QTI Resources

This website is a repository of tobacco cessation training and research resources developed by members of the QTI team, that have all been pretested and utilized with participants in local communities. It also contains a useful reference library of tobacco-related articles. Resources include training modules for medical students and nurses, illness-specific ‘how to’ cessation videos, educational materials for doctors and nurses to be used in clinics, quit smoking guides for patients, and materials for promoting smoke-free homes in communities. Materials are posted in both English as well as in Bahasa Indonesian and Turkish. Some of the educational materials are in two South Indian languages, Malayalam and Kannada.

All materials are freely available on this website once you register. We ask that you register on the site to provide us with information on who is accessing these resources. Registration is also necessary to give you access to cutting edge articles that we post on tobacco-related research. These articles may be downloaded for educational purposes only.
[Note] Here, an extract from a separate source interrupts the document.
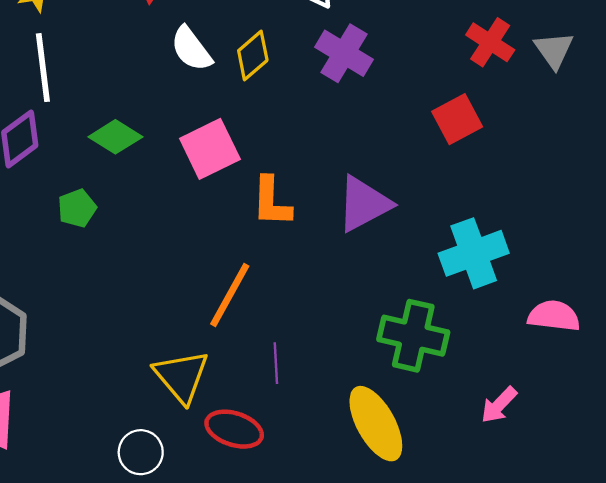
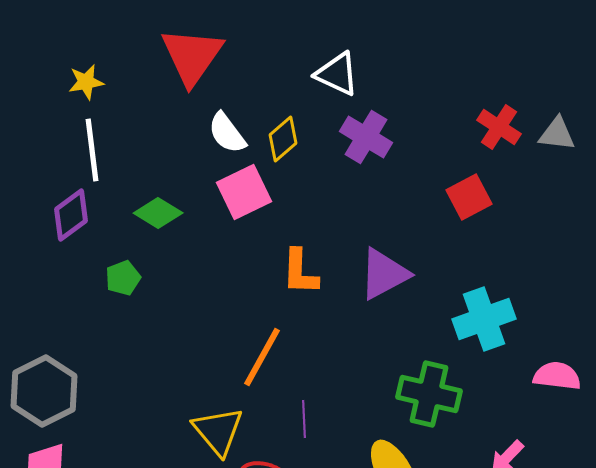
gray triangle: (554, 50) -> (557, 134), turned -48
pink square: (210, 149) -> (244, 192), moved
Project QTI is a project in progress. The training resources developed are based on the state of scientific information available at the time of their creation. As we learn more, educational modules will need to be updated. QTI teaching modules are based on a Lego system described in our training publications.1-2

In short, each module is tailored to the educational level and training needs of the intended audience (e.g., medical students, entry level nurses, nurses and doctors with sub-specialty expertise). For this reason, modules for medical students in one country may differ from modules in another country or those developed for nursing students. Bear in mind the target group for which the modules were designed in each country when looking at country-specific resources. Modules in India and Indonesia were created for medical students, while those developed in Turkey were for nurses.

The Lego system has been designed to offer instructors maximum flexibility when integrating tobacco/cessation information to fit their pedagogic needs and to save them time. Medical and nursing school curriculum in many countries are not standardized and are subject to change. Educational modules and cessation training videos are meant to be used in several different ways. They may be used as stand-alone resources available for instructors, or as a resource which can be inserted into existing lectures on specific health problems. They can also be combined to create lectures on the many harms of tobacco, or as an illness-specific cessation training resources (i.e, diabetes, pediatrics). Each module has a small number of core slides for use when time is short and supplementary slide resources for possible use when time permits. Some modules contain country-specific data that can be used or changed as needed. Lego-like modules may be used individually or joined together. For example, a module on asthma might be used individually or joined with modules on lower respiratory disease or TB.


We invite feedback and encourage you to visit the QTI site periodically as we continue to post new resources. If you have suggestions or articles you wish to share, please send them to us. If you update core slides in modules or create supplementary slides for particular audiences, please send them to us with references indicating where information has been obtained. If you have joined modules together in creative ways, let us know. Also, if you have learned of innovative ways that patients have dealt with withdrawal or craving when trying to quit, send them to us. We would like to hear from you! To contact us click here.

Reference List

1. Prabandari, YS., Nichter, M, Nichter, M, Padmawathi, RS, and Muramoto, M., 2015. Laying the groundwork for tobacco cessation education in medical colleges in Indonesia, 2015, Education for Health; 28(3): 169.
2. Yamini, TR., Nichter M, Nichter M, Sairu P, Aswati S, Leelamoni S, Unnikrishnan B. et al. Developing a fully integrated tobacco curriculum in medical colleges in India. BMC Medical Education, 2015; 15(90): 1-10.